# Statistical Perils in Hitchhiking; Part One Regression to the Mean

Created | Updated Jun 5, 2014

The Nababa consider themselves to be a forward looking people, thus they keep detailed records of local rainfall as well as human sacrifices. These records are intertwined because all Nababa know that human sacrifices are the best way to end droughts. Being a forward looking people the Nababa are rather sheepish about their tradition of human sacrifice, and will quickly point out that they sacrifice only sacrfice people when the rain has been extremely poor. They also staunchly defend the scientific backing of their sacrifices, truthfully pointing out that rainfall has almost always increased after years with many sacrifices, and often delclines after years when they make no sacrifices. If the Nababa understood regression to the mean they would quickly see the flaw in their reasoning. As it is the guide strongly recommends avoiding the Nababa unless there has been a heavy rain recently.

Finally, we get to Regression to the Mean.

Regression to the mean is a statistical concept that says if you get a generate a random value that is above average

^{1}you should expect the next value to be lower and vice-versa. For example if you roll a fair d10

^{2}and get an eight there is an 70% chance that you’ll get a lower number the next time you roll it. Conversely, if your first roll is a 1 you can’t get any lower on your next roll and will very likely roll higher.

Many real life situations will have additional complications that can outweigh regression to the mean, however effect will be present anytime values have even slight random variance. Whenever, you observe a particularly extreme case you should expect the next case to less extreme, otherwise what are you comparing extreme to?

So what do this have to do with the Nababa?

Because the Nababa sacrifice people in response to unusually poor weather the rain merely returning to normal makes it seem like their sacrifice has been effective when really it is just regression to the mean. Unfortunately, the Nababa aren't the only ones to make this kind of mistake.
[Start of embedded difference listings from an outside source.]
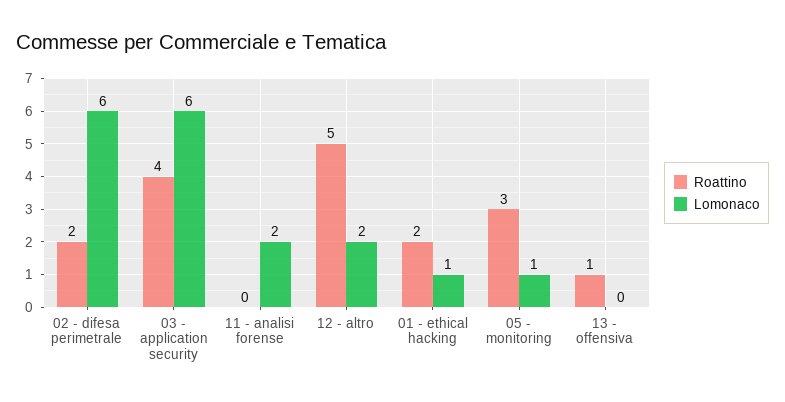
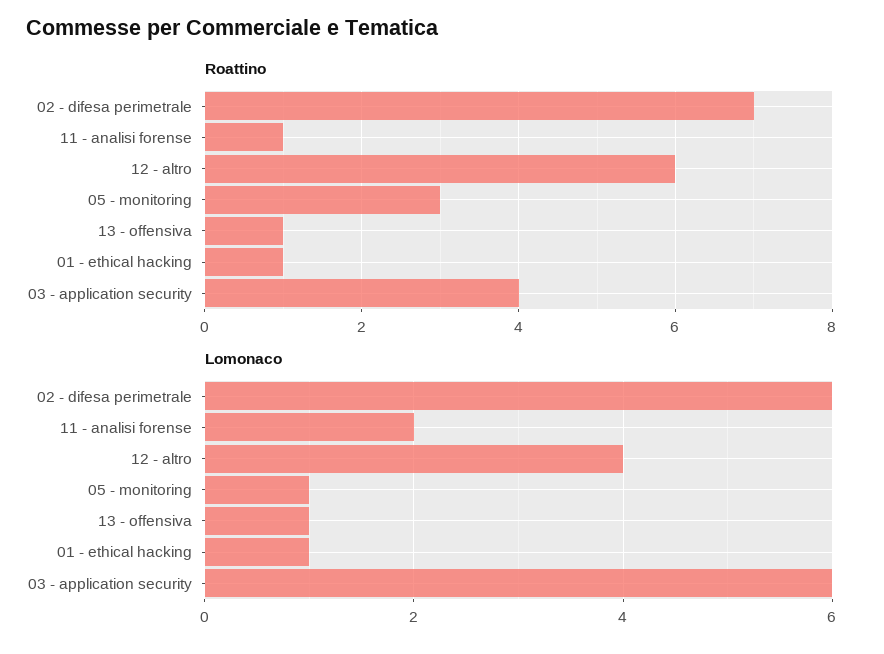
Roattino, 02 - difesa perimetrale: 2 -> 7
Roattino, 11 - analisi forense: 0 -> 1
Roattino, 12 - altro: 5 -> 6
Lomonaco, 12 - altro: 2 -> 4
Roattino, 01 - ethical hacking: 2 -> 1
Lomonaco, 13 - offensiva: 0 -> 1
More cases of regression to the Mean.

Many sports fans believe in some variety of the rookie of the year curse. This superstition holds that being awarded rookie of the year or similar titles harms an athletes performance. While there may be some real effect present, most of this can be explained in terms of regression to the mean. Becoming the rookie of the year obviously requires a lot of talent, however it also requires a lot of luck. Players who become rookie of the year almost always had an unusually lucky year and its unsurprising that that luck often doesn’t last for two years in a row.
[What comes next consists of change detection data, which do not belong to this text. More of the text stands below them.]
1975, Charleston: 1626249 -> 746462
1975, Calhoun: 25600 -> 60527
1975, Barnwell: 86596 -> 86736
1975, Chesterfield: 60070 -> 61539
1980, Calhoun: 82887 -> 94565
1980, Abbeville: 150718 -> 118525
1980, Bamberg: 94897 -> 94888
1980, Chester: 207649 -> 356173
More seriously some psychologists believe it causes people to overestimate the effectiveness of punishments and underestimate the usefulness of rewards. The theory goes that rewarding people for behaving better than normal will often be followed by them behaving more or less normally i.e. worse than they were just behaving, thus discouraging whoever rewarded them. Of course this theory also predicts than the opposite will happen when people are punished for behaving poorly. This theory isn’t just speculation, studies routinely show that people overrate punishment and devalue rewards relative to how those incentives perform in controlled studies. It was also directly tested by Paul Schaffner, in 1985 he conducted an experiment where the participants were allowed to give feedback to a virtual student. The virtual student was supposed to arrive at school by 8:30, and participants could give him virtual punishments for being late. When asked afterwards the participants almost all said that there punishments were effective. The catch was that the virtual students behavior was randomly generated.

While we're on the subject of science, regression to the mean is a partial cause of the placebo effect. People receive more medical treatment when they're unusually ill, thus they tend to be healthier after treatment.

^{1}Strictly speaking the important average here is the median. Regression to the mean was first examined in the context of normal distributions which have the property mean=median=mode, but are normally talked about in terms of means. Hence the slightly misleading name.

^{2}A ten sided dice that has an equal chance of landing on each of its sides. The concept holds with normal dice,but the numbers are nice and round with d10s.